**Work instructions**
Rewrite the stretch from "[Gluster-devel] Any review" through "gluster-3.4.5." in the mailing-list post below, substituting "locks" for "flocks" wherever it occurs.

**Text section**
★ ★ ★ ★

[Gluster-devel] Any review is appreciated. Reason about gluster server_connection_cleanup uncleanly, file flocks leaks in frequently network disconnection
Jaden Liang
jaden1q84 at gmail.com
Fri Sep 19 07:14:13 UTC 2014
Hi all,
Here is a patch for this file flocks uncleanly disconnect issue of
gluster-3.4.5.
I am totally new guy in the gluster development work flow, and still trying
to
understand how to submit this patch to Gerrit. So I want to paste the patch
here first to let devel team know, and submit it after I figure out the
Gerrit :-).
The major modification is adding an id for different tcp connection between
a
pair client and server to avoid a connection socket not close at the same
time.
diff --git a/rpc/rpc-lib/src/rpc-clnt.h b/rpc/rpc-lib/src/rpc-clnt.h
index 263d5f7..718308d 100644
--- a/rpc/rpc-lib/src/rpc-clnt.h
+++ b/rpc/rpc-lib/src/rpc-clnt.h
@@ -143,6 +143,7 @@ struct rpc_clnt_connection {
struct timeval last_sent;
struct timeval last_received;
int32_t ping_started;
+ uint32_t clnt_conn_id;
};
typedef struct rpc_clnt_connection rpc_clnt_connection_t;
diff --git a/xlators/protocol/client/src/client-handshake.c
b/xlators/protocol/client/src/client-handshake.c
index d2083e6..1c2fc2f 100644
--- a/xlators/protocol/client/src/client-handshake.c
+++ b/xlators/protocol/client/src/client-handshake.c
@@ -471,9 +471,10 @@ client_set_lk_version (xlator_t *this)

★ ★ ★ ★

**Supplied material**
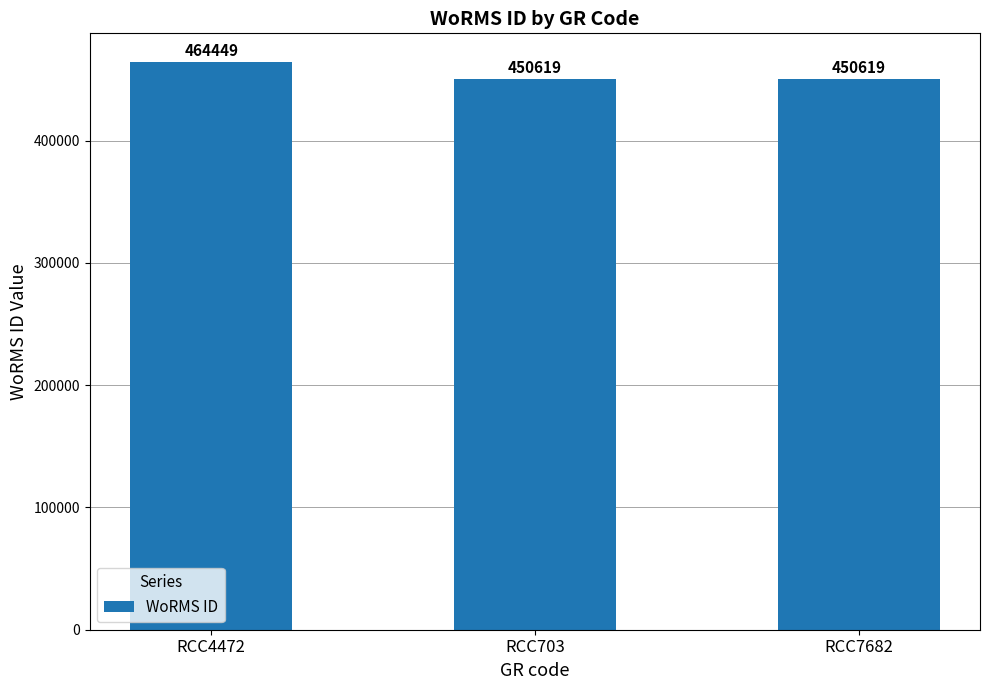

How many bars are there in total?

3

★ ★ ★ ★

**Your solution**
[Gluster-devel] Any review is appreciated. Reason about gluster server_connection_cleanup uncleanly, file locks leaks in frequently network disconnection
Jaden Liang
jaden1q84 at gmail.com
Fri Sep 19 07:14:13 UTC 2014
Hi all,
Here is a patch for this file locks uncleanly disconnect issue of
gluster-3.4.5.